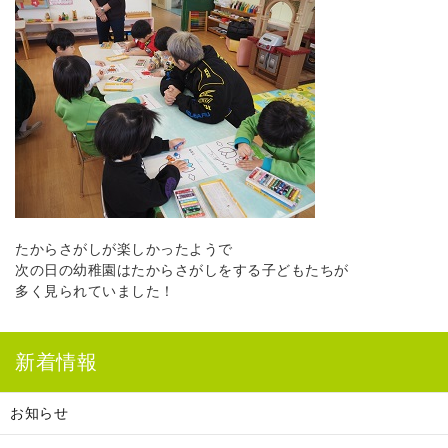
たからさがしが楽しかったようで
次の日の幼稚園はたからさがしをする子どもたちが
多く見られていました！
新着情報
お知らせ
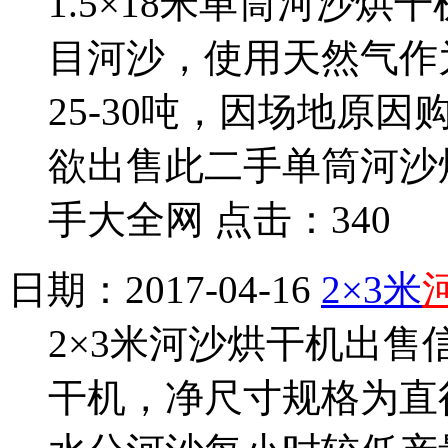
1.5×18米单筒河沙烘
目河沙，使用天然气作
25-30吨，因场地原
欲出售此二手单筒河沙
手大全网 点击：340
日期：2017-04-16
2×3米
2×3米河沙烘干机出
干机，净尺寸规格为直径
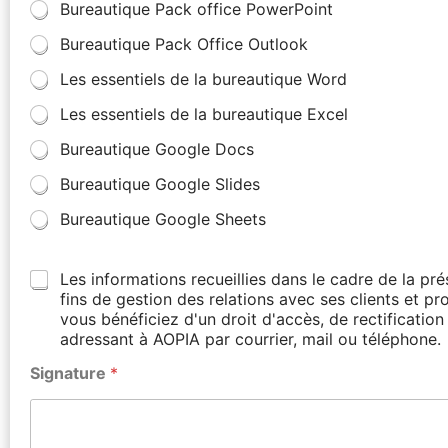
Bureautique Pack office PowerPoint
Bureautique Pack Office Outlook
Les essentiels de la bureautique Word
Les essentiels de la bureautique Excel
Bureautique Google Docs
Bureautique Google Slides
Bureautique Google Sheets
Les informations recueillies dans le cadre de la p
fins de gestion des relations avec ses clients et p
vous bénéficiez d'un droit d'accès, de rectificati
adressant à AOPIA par courrier, mail ou téléphone.
Signature
*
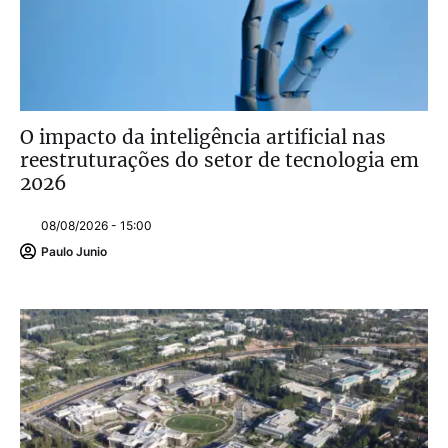
O impacto da inteligência artificial nas
reestruturações do setor de tecnologia em
2026
08/08/2026 - 15:00
Paulo Junio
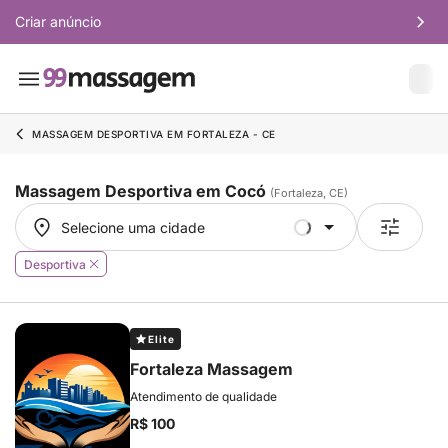
Criar anúncio
MASSAGEM DESPORTIVA EM FORTALEZA - CE
Massagem Desportiva em Cocó
(Fortaleza, CE)
Selecione uma cidade
Selecione uma cidade
Desportiva
Elite
Fortaleza Massagem
Atendimento de qualidade
R$ 100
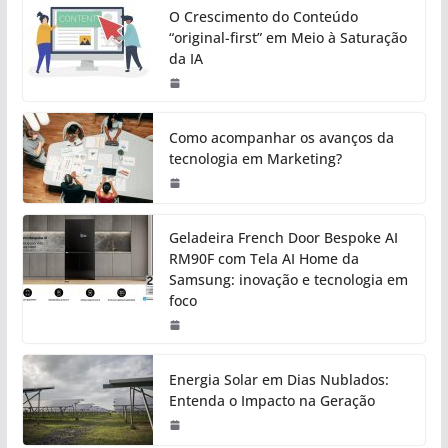
O Crescimento do Conteúdo
“original-first” em Meio à Saturação
da IA
Como acompanhar os avanços da
tecnologia em Marketing?
Geladeira French Door Bespoke AI
RM90F com Tela AI Home da
Samsung: inovação e tecnologia em
foco
Energia Solar em Dias Nublados:
Entenda o Impacto na Geração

□ □ □ □ □ □ □

Search the material above for the word "Pack", then copy each line that holds it.

Bureautique Pack office PowerPoint
Bureautique Pack Office Outlook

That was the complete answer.